Copy the data exactly.
══════════
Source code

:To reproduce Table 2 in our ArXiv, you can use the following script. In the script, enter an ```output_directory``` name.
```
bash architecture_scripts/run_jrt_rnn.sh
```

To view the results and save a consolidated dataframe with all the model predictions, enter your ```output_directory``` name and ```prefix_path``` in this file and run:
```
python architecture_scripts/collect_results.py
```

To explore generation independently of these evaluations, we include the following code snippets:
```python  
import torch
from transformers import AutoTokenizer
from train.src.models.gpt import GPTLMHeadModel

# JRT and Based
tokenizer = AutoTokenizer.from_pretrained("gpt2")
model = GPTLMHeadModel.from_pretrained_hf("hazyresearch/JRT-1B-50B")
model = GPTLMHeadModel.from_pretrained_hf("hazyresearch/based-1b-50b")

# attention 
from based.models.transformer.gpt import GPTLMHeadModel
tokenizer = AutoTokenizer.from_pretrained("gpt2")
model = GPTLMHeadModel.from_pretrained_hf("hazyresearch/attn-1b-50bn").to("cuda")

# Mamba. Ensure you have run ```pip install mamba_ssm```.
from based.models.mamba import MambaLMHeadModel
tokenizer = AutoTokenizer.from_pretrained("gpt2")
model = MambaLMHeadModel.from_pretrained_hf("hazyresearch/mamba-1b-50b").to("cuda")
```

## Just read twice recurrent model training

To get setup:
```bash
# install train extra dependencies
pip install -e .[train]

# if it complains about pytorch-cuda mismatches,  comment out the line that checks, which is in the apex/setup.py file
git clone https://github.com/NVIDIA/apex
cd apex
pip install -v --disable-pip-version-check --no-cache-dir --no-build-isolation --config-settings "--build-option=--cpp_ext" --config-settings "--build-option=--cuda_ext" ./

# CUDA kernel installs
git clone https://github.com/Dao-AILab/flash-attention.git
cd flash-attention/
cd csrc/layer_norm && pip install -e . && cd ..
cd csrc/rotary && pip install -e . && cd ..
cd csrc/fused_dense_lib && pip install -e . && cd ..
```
══════════
• Solution to the exercise:
Source code

:To reproduce Table 2 in our ArXiv, you can use the following script. In the script, enter an ```output_directory``` name.
```
bash architecture_scripts/run_jrt_rnn.sh
```

To view the results and save a consolidated dataframe with all the model predictions, enter your ```output_directory``` name and ```prefix_path``` in this file and run:
```
python architecture_scripts/collect_results.py
```

To explore generation independently of these evaluations, we include the following code snippets:
```python  
import torch
from transformers import AutoTokenizer
from train.src.models.gpt import GPTLMHeadModel

# JRT and Based
tokenizer = AutoTokenizer.from_pretrained("gpt2")
model = GPTLMHeadModel.from_pretrained_hf("hazyresearch/JRT-1B-50B")
model = GPTLMHeadModel.from_pretrained_hf("hazyresearch/based-1b-50b")

# attention 
from based.models.transformer.gpt import GPTLMHeadModel
tokenizer = AutoTokenizer.from_pretrained("gpt2")
model = GPTLMHeadModel.from_pretrained_hf("hazyresearch/attn-1b-50bn").to("cuda")

# Mamba. Ensure you have run ```pip install mamba_ssm```.
from based.models.mamba import MambaLMHeadModel
tokenizer = AutoTokenizer.from_pretrained("gpt2")
model = MambaLMHeadModel.from_pretrained_hf("hazyresearch/mamba-1b-50b").to("cuda")
```

## Just read twice recurrent model training

To get setup:
```bash
# install train extra dependencies
pip install -e .[train]

# if it complains about pytorch-cuda mismatches,  comment out the line that checks, which is in the apex/setup.py file
git clone https://github.com/NVIDIA/apex
cd apex
pip install -v --disable-pip-version-check --no-cache-dir --no-build-isolation --config-settings "--build-option=--cpp_ext" --config-settings "--build-option=--cuda_ext" ./

# CUDA kernel installs
git clone https://github.com/Dao-AILab/flash-attention.git
cd flash-attention/
cd csrc/layer_norm && pip install -e . && cd ..
cd csrc/rotary && pip install -e . && cd ..
cd csrc/fused_dense_lib && pip install -e . && cd ..
```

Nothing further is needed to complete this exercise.